Task description: Only a number is wanted: how many lines in these records contain the word "object"?

Given entries:
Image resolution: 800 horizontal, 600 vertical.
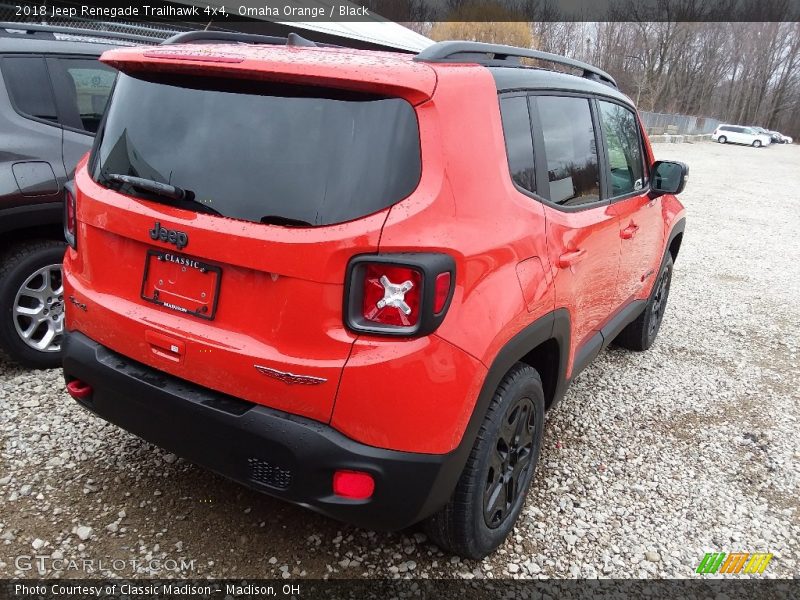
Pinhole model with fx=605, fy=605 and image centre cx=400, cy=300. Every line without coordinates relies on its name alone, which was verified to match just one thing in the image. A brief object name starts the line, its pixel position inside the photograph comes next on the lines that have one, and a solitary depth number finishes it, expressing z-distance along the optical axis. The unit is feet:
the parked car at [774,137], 175.30
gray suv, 10.93
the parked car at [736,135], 147.02
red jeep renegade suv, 5.93
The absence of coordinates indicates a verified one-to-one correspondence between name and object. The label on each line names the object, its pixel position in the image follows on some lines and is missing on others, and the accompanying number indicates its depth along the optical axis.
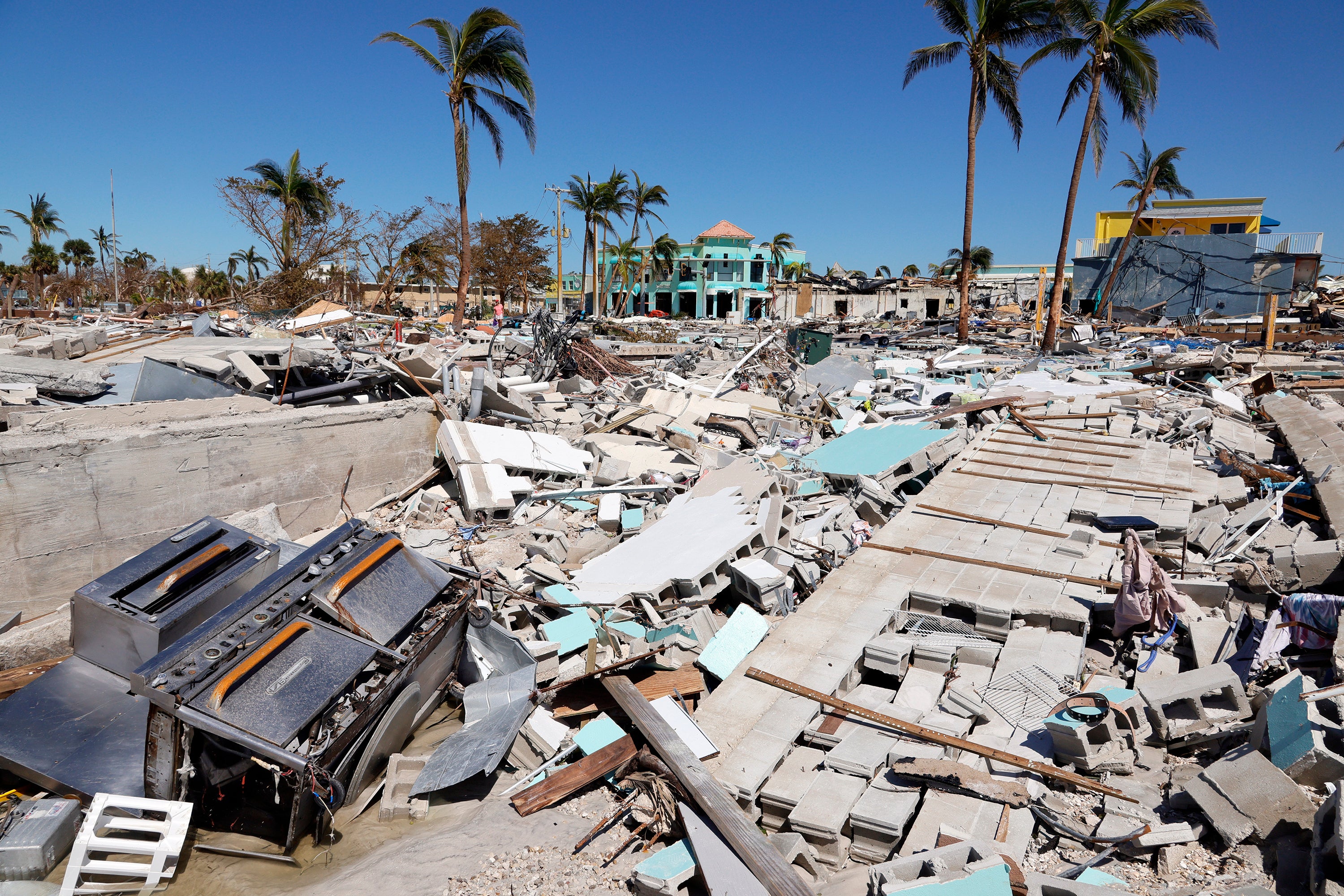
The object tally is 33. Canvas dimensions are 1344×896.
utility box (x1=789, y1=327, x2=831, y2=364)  18.44
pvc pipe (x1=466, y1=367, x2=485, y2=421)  9.78
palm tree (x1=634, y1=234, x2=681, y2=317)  42.53
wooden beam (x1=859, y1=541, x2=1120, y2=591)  5.43
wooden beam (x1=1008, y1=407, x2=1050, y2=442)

Task answer: 3